**Record set**
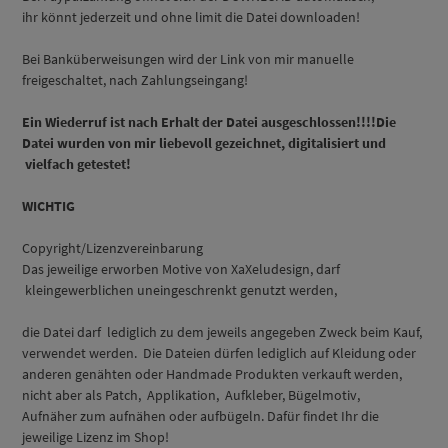
ihr könnt jederzeit und ohne limit die Datei downloaden!
Bei Banküberweisungen wird der Link von mir manuelle
freigeschaltet, nach Zahlungseingang!
Ein Wiederruf ist nach Erhalt der Datei ausgeschlossen!!!!Die
Datei wurden von mir liebevoll gezeichnet, digitalisiert und
vielfach getestet!
WICHTIG
Copyright/Lizenzvereinbarung
Das jeweilige erworben Motive von XaXeludesign, darf
kleingewerblichen uneingeschrenkt genutzt werden,
die Datei darf lediglich zu dem jeweils angegeben Zweck beim Kauf,
verwendet werden. Die Dateien dürfen lediglich auf Kleidung oder
anderen genähten oder Handmade Produkten verkauft werden,
nicht aber als Patch, Applikation, Aufkleber, Bügelmotiv,
Aufnäher zum aufnähen oder aufbügeln. Dafür findet Ihr die
jeweilige Lizenz im Shop!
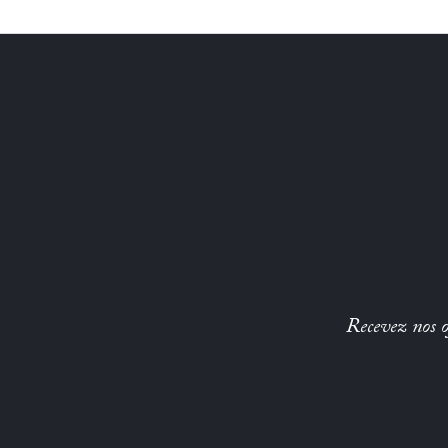
Recevez nos of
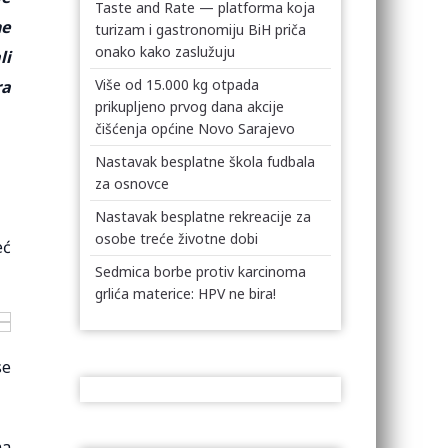
Taste and Rate — platforma koja
ne
turizam i gastronomiju BiH priča
onako kako zaslužuju
li
Više od 15.000 kg otpada
ra
prikupljeno prvog dana akcije
čišćenja općine Novo Sarajevo
Nastavak besplatne škola fudbala
za osnovce
Nastavak besplatne rekreacije za
osobe treće životne dobi
eć
Sedmica borbe protiv karcinoma
grlića materice: HPV ne bira!
se
na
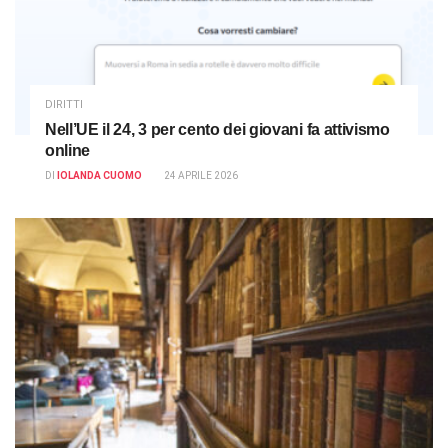
DIRITTI
Nell’UE il 24, 3 per cento dei giovani fa attivismo
online
DI
IOLANDA CUOMO
24 APRILE 2026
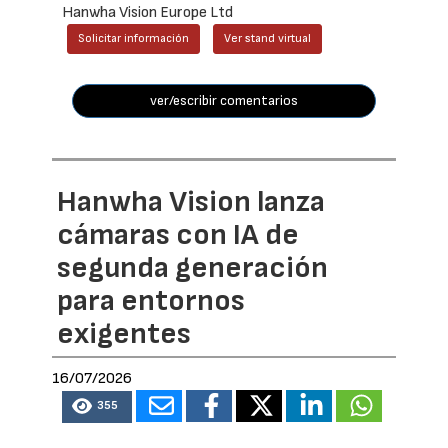
Hanwha Vision Europe Ltd
Solicitar información
Ver stand virtual
ver/escribir comentarios
Hanwha Vision lanza
cámaras con IA de
segunda generación
para entornos
exigentes
16/07/2026
355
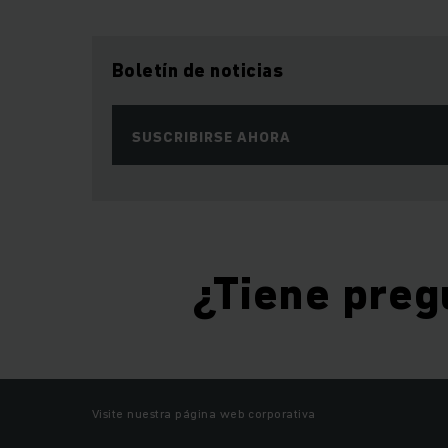
Boletín de noticias
SUSCRIBIRSE AHORA
¿Tiene preg
Visite nuestra página web corporativa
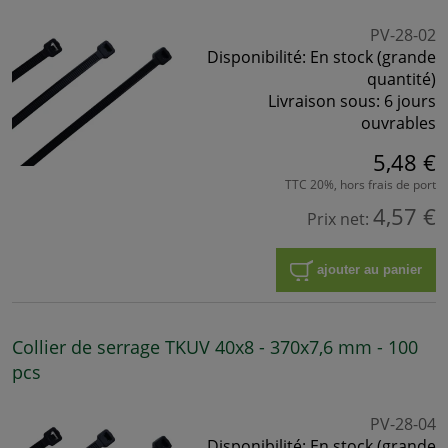
PV-28-02
Disponibilité:
En stock (grande
quantité)
Livraison sous:
6 jours
ouvrables
5,48 €
TTC 20%, hors frais de port
4,57 €
Prix net:
ajouter au panier
Collier de serrage TKUV 40x8 - 370x7,6 mm - 100
pcs
PV-28-04
Disponibilité:
En stock (grande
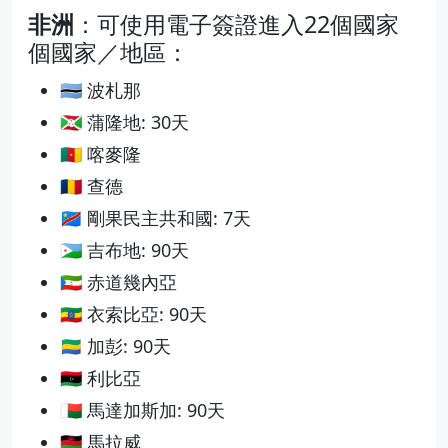
非洲
：可使用電子簽證進入22個國家
個國家／地區：
🇧🇼 波札那
🇧🇮 蒲隆地: 30天
🇨🇲 喀麥隆
🇹🇩 查德
🇨🇩 剛果民主共和國: 7天
🇩🇯 吉布地: 90天
🇬🇶 赤道幾內亞
🇪🇹 衣索比亞: 90天
🇬🇦 加彭: 90天
🇱🇾 利比亞
🇲🇬 馬達加斯加: 90天
🇲🇼 馬拉威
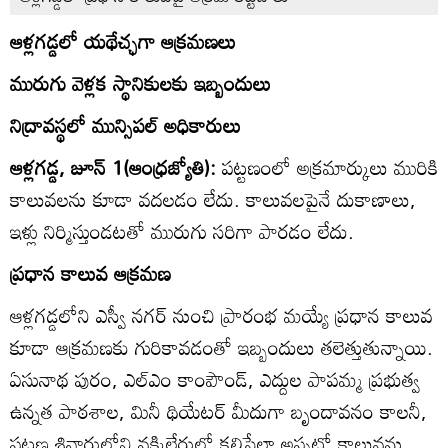
ఆళ్లగడ్డలో యథేచ్ఛగా ఆక్రమణలు
మురుగు వెళ్లక స్థానికులకు ఇబ్బందులు
నిద్రావస్థలో మున్సిపల్‌ అధికారులు
ఆళ్లగడ్డ, జూన్‌ 1(ఆంధ్రజ్యోతి):
పట్టణంలో అక్రమార్కులు మురికి
కాలువలను కూడా వదలడం లేదు. కాలువలపైనే దుకాణాలు,
ఇళ్లు నిర్మిస్తుండటతో మురుగు సరిగా పారడం లేదు.
ప్రధాన కాలువ ఆక్రమణ
ఆళ్లగడ్డలోని ఎస్వీ నగర్‌ నుంచి ప్రారంభ మయ్యే ప్రధాన కాలువ
కూడా ఆక్రమణకు గురికావడంతో ఇబ్బందులు తలెత్తుతున్నాయి.
ఏసునాథ పురం, ఎల్‌ఎం కాంపౌండ్‌, ఎద్దుల పాపమ్మ ప్రభుత్వ
ఉన్నత పాఠశాల, మినీ థియేటర్‌ మీదుగా బృందావనం కాలనీ,
పట్టణ శివారులోని వక్కిలేరులో కలిసేలా అప్పట్లో కాలువను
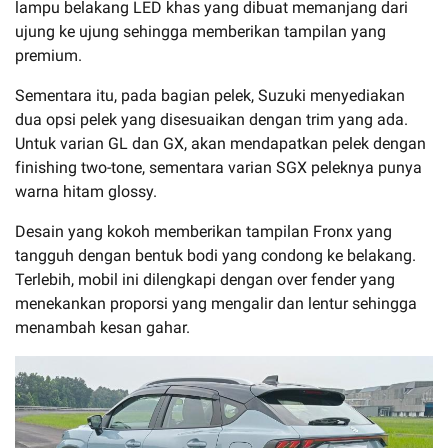
lampu belakang LED khas yang dibuat memanjang dari
ujung ke ujung sehingga memberikan tampilan yang
premium.
Sementara itu, pada bagian pelek, Suzuki menyediakan
dua opsi pelek yang disesuaikan dengan trim yang ada.
Untuk varian GL dan GX, akan mendapatkan pelek dengan
finishing two-tone, sementara varian SGX peleknya punya
warna hitam glossy.
Desain yang kokoh memberikan tampilan Fronx yang
tangguh dengan bentuk bodi yang condong ke belakang.
Terlebih, mobil ini dilengkapi dengan over fender yang
menekankan proporsi yang mengalir dan lentur sehingga
menambah kesan gahar.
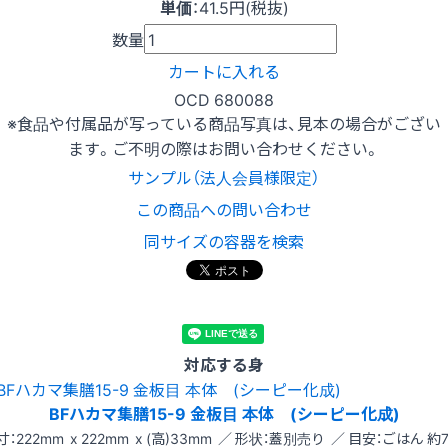
単価
：
41.5円(税抜)
数量
カートに入れる
OCD 680088
※食品や付属品が写っている商品写真は、見本の場合がござい
ます。ご不明の際はお問い合わせください。
サンプル（法人会員様限定）
この商品への問い合わせ
同サイズの容器を検索
対応する身
BFハカマ集膳15-9 金板目 本体 (シーピー化成)
寸：222mm x 222mm x (高)33mm ／ 形状：蓋別売り ／ 目安：ごはん 約7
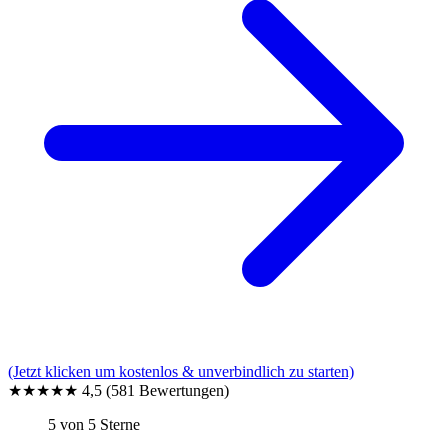
(Jetzt klicken um kostenlos & unverbindlich zu starten)
★★★★★
4,5
(581 Bewertungen)
5 von 5 Sterne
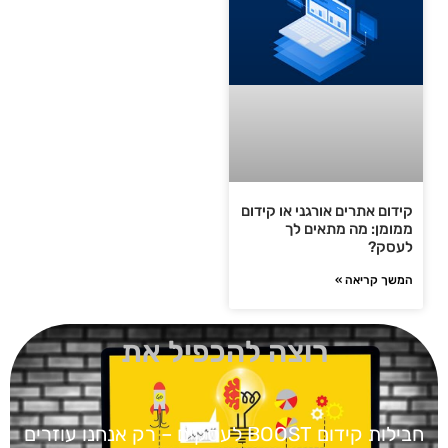
קידום אתרים אורגני או קידום
ממומן: מה מתאים לך
לעסק?
המשך קריאה »
רוצה להכפיל את
חבילות קידום BOOST
לעסקים – רק אנחנו עוזרים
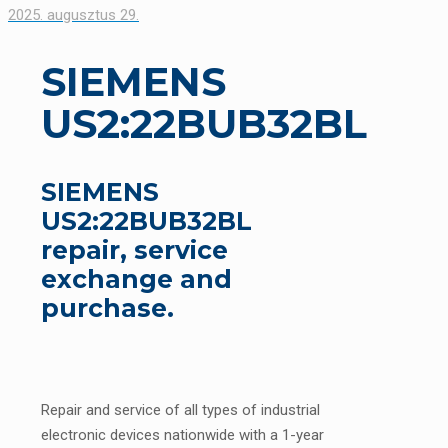
2025. augusztus 29.
SIEMENS
US2:22BUB32BL
SIEMENS
US2:22BUB32BL
repair, service
exchange and
purchase.
Repair and service of all types of industrial
electronic devices nationwide with a 1-year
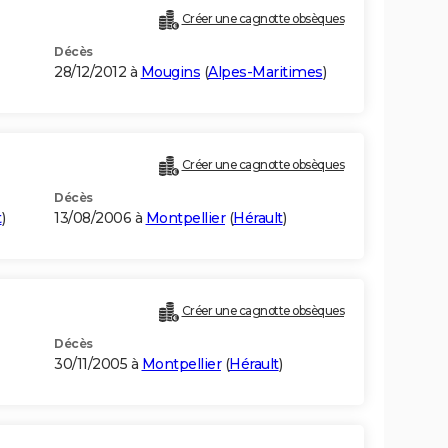
Créer une cagnotte obsèques
Décès
28/12/2012 à
Mougins
(
Alpes-Maritimes
)
Créer une cagnotte obsèques
Décès
t
)
13/08/2006 à
Montpellier
(
Hérault
)
Créer une cagnotte obsèques
Décès
30/11/2005 à
Montpellier
(
Hérault
)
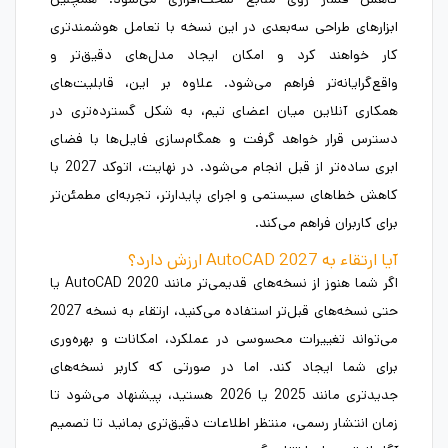
ابزارهای طراحی سه‌بعدی در این نسخه با تعامل هوشمندتری
کار خواهند کرد و امکان ایجاد مدل‌های دقیق‌تر و
واقع‌گرایانه‌تر فراهم می‌شود. علاوه بر این، قابلیت‌های
همکاری آنلاین میان اعضای تیم، به شکل گسترده‌تری در
دسترس قرار خواهد گرفت و همگام‌سازی فایل‌ها با فضای
ابری ساده‌تر از قبل انجام می‌شود. در نهایت، اتوکد 2027 با
کاهش خطاهای سیستمی و اجرای پایدارتر، تجربه‌ای مطمئن‌تر
برای کاربران فراهم می‌کند.
آیا ارتقاء به AutoCAD 2027 ارزش دارد؟
اگر شما هنوز از نسخه‌های قدیمی‌تر مانند AutoCAD 2020 یا
حتی نسخه‌های قبل‌تر استفاده می‌کنید، ارتقاء به نسخه 2027
می‌تواند تغییرات محسوسی در عملکرد، امکانات و بهره‌وری
برای شما ایجاد کند. اما در صورتی که کاربر نسخه‌های
جدیدتری مانند 2025 یا 2026 هستید، پیشنهاد می‌شود تا
زمان انتشار رسمی، منتظر اطلاعات دقیق‌تری بمانید تا تصمیم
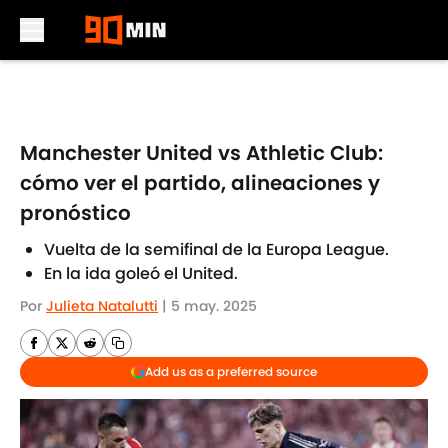
Skip to main content
Manchester United vs Athletic Club:
cómo ver el partido, alineaciones y
pronóstico
Vuelta de la semifinal de la Europa League.
En la ida goleó el United.
Por
Julieta Natalutti
|
5 may. 2025
Add us as a preferred source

**Problem details**
Word for word, copy every line of the data, excluding any pictures.

**Task response**
ihr könnt jederzeit und ohne limit die Datei downloaden!
Bei Banküberweisungen wird der Link von mir manuelle
freigeschaltet, nach Zahlungseingang!
Ein Wiederruf ist nach Erhalt der Datei ausgeschlossen!!!!Die
Datei wurden von mir liebevoll gezeichnet, digitalisiert und
vielfach getestet!
WICHTIG
Copyright/Lizenzvereinbarung
Das jeweilige erworben Motive von XaXeludesign, darf
kleingewerblichen uneingeschrenkt genutzt werden,
die Datei darf lediglich zu dem jeweils angegeben Zweck beim Kauf,
verwendet werden. Die Dateien dürfen lediglich auf Kleidung oder
anderen genähten oder Handmade Produkten verkauft werden,
nicht aber als Patch, Applikation, Aufkleber, Bügelmotiv,
Aufnäher zum aufnähen oder aufbügeln. Dafür findet Ihr die
jeweilige Lizenz im Shop!
Recevez nos of
Taste and Rate — platforma koja
ne
turizam i gastronomiju BiH priča
onako kako zaslužuju
li
Više od 15.000 kg otpada
ra
prikupljeno prvog dana akcije
čišćenja općine Novo Sarajevo
Nastavak besplatne škola fudbala
za osnovce
Nastavak besplatne rekreacije za
osobe treće životne dobi
eć
Sedmica borbe protiv karcinoma
grlića materice: HPV ne bira!
se
na
DIRITTI
Nell’UE il 24, 3 per cento dei giovani fa attivismo
online
DI
IOLANDA CUOMO
24 APRILE 2026
Hanwha Vision Europe Ltd
Solicitar información
Ver stand virtual
ver/escribir comentarios
Hanwha Vision lanza
cámaras con IA de
segunda generación
para entornos
exigentes
16/07/2026
355
Boletín de noticias
SUSCRIBIRSE AHORA
¿Tiene preg
Visite nuestra página web corporativa
PV-28-02
Disponibilité:
En stock (grande
quantité)
Livraison sous:
6 jours
ouvrables
5,48 €
TTC 20%, hors frais de port
4,57 €
Prix net:
ajouter au panier
Collier de serrage TKUV 40x8 - 370x7,6 mm - 100
pcs
PV-28-04
Disponibilité:
En stock (grande
非洲
：可使用電子簽證進入22個國家
個國家／地區：
🇧🇼 波札那
🇧🇮 蒲隆地: 30天
🇨🇲 喀麥隆
🇹🇩 查德
🇨🇩 剛果民主共和國: 7天
🇩🇯 吉布地: 90天
🇬🇶 赤道幾內亞
🇪🇹 衣索比亞: 90天
🇬🇦 加彭: 90天
🇱🇾 利比亞
🇲🇬 馬達加斯加: 90天
🇲🇼 馬拉威
ఆళ్లగడ్డలో యథేచ్ఛగా ఆక్రమణలు
మురుగు వెళ్లక స్థానికులకు ఇబ్బందులు
నిద్రావస్థలో మున్సిపల్‌ అధికారులు
ఆళ్లగడ్డ, జూన్‌ 1(ఆంధ్రజ్యోతి):
పట్టణంలో అక్రమార్కులు మురికి
కాలువలను కూడా వదలడం లేదు. కాలువలపైనే దుకాణాలు,
ఇళ్లు నిర్మిస్తుండటతో మురుగు సరిగా పారడం లేదు.
ప్రధాన కాలువ ఆక్రమణ
ఆళ్లగడ్డలోని ఎస్వీ నగర్‌ నుంచి ప్రారంభ మయ్యే ప్రధాన కాలువ
కూడా ఆక్రమణకు గురికావడంతో ఇబ్బందులు తలెత్తుతున్నాయి.
ఏసునాథ పురం, ఎల్‌ఎం కాంపౌండ్‌, ఎద్దుల పాపమ్మ ప్రభుత్వ
ఉన్నత పాఠశాల, మినీ థియేటర్‌ మీదుగా బృందావనం కాలనీ,
పట్టణ శివారులోని వక్కిలేరులో కలిసేలా అప్పట్లో కాలువను
lampu belakang LED khas yang dibuat memanjang dari
ujung ke ujung sehingga memberikan tampilan yang
premium.
Sementara itu, pada bagian pelek, Suzuki menyediakan
dua opsi pelek yang disesuaikan dengan trim yang ada.
Untuk varian GL dan GX, akan mendapatkan pelek dengan
finishing two-tone, sementara varian SGX peleknya punya
warna hitam glossy.
Desain yang kokoh memberikan tampilan Fronx yang
tangguh dengan bentuk bodi yang condong ke belakang.
Terlebih, mobil ini dilengkapi dengan over fender yang
menekankan proporsi yang mengalir dan lentur sehingga
menambah kesan gahar.
単価
：
41.5円(税抜)
数量
カートに入れる
OCD 680088
※食品や付属品が写っている商品写真は、見本の場合がござい
ます。ご不明の際はお問い合わせください。
サンプル（法人会員様限定）
この商品への問い合わせ
同サイズの容器を検索
対応する身
BFハカマ集膳15-9 金板目 本体 (シーピー化成)
寸：222mm x 222mm x (高)33mm ／ 形状：蓋別売り ／ 目安：ごはん 約7
(Jetzt klicken um kostenlos & unverbindlich zu starten)
★★★★★
4,5
(581 Bewertungen)
5 von 5 Sterne
קידום אתרים אורגני או קידום
ממומן: מה מתאים לך
לעסק?
המשך קריאה »
רוצה להכפיל את
חבילות קידום BOOST
לעסקים – רק אנחנו עוזרים
2025. augusztus 29.
SIEMENS
US2:22BUB32BL
SIEMENS
US2:22BUB32BL
repair, service
exchange and
purchase.
Repair and service of all types of industrial
electronic devices nationwide with a 1-year
Créer une cagnotte obsèques
Décès
28/12/2012 à
Mougins
(
Alpes-Maritimes
)
Créer une cagnotte obsèques
Décès
t
)
13/08/2006 à
Montpellier
(
Hérault
)
Créer une cagnotte obsèques
Décès
30/11/2005 à
Montpellier
(
Hérault
)
ابزارهای طراحی سه‌بعدی در این نسخه با تعامل هوشمندتری
کار خواهند کرد و امکان ایجاد مدل‌های دقیق‌تر و
واقع‌گرایانه‌تر فراهم می‌شود. علاوه بر این، قابلیت‌های
همکاری آنلاین میان اعضای تیم، به شکل گسترده‌تری در
دسترس قرار خواهد گرفت و همگام‌سازی فایل‌ها با فضای
ابری ساده‌تر از قبل انجام می‌شود. در نهایت، اتوکد 2027 با
کاهش خطاهای سیستمی و اجرای پایدارتر، تجربه‌ای مطمئن‌تر
برای کاربران فراهم می‌کند.
آیا ارتقاء به AutoCAD 2027 ارزش دارد؟
اگر شما هنوز از نسخه‌های قدیمی‌تر مانند AutoCAD 2020 یا
حتی نسخه‌های قبل‌تر استفاده می‌کنید، ارتقاء به نسخه 2027
می‌تواند تغییرات محسوسی در عملکرد، امکانات و بهره‌وری
برای شما ایجاد کند. اما در صورتی که کاربر نسخه‌های
جدیدتری مانند 2025 یا 2026 هستید، پیشنهاد می‌شود تا
زمان انتشار رسمی، منتظر اطلاعات دقیق‌تری بمانید تا تصمیم
Skip to main content
Manchester United vs Athletic Club:
cómo ver el partido, alineaciones y
pronóstico
Vuelta de la semifinal de la Europa League.
En la ida goleó el United.
Por
Julieta Natalutti
|
5 may. 2025
Add us as a preferred source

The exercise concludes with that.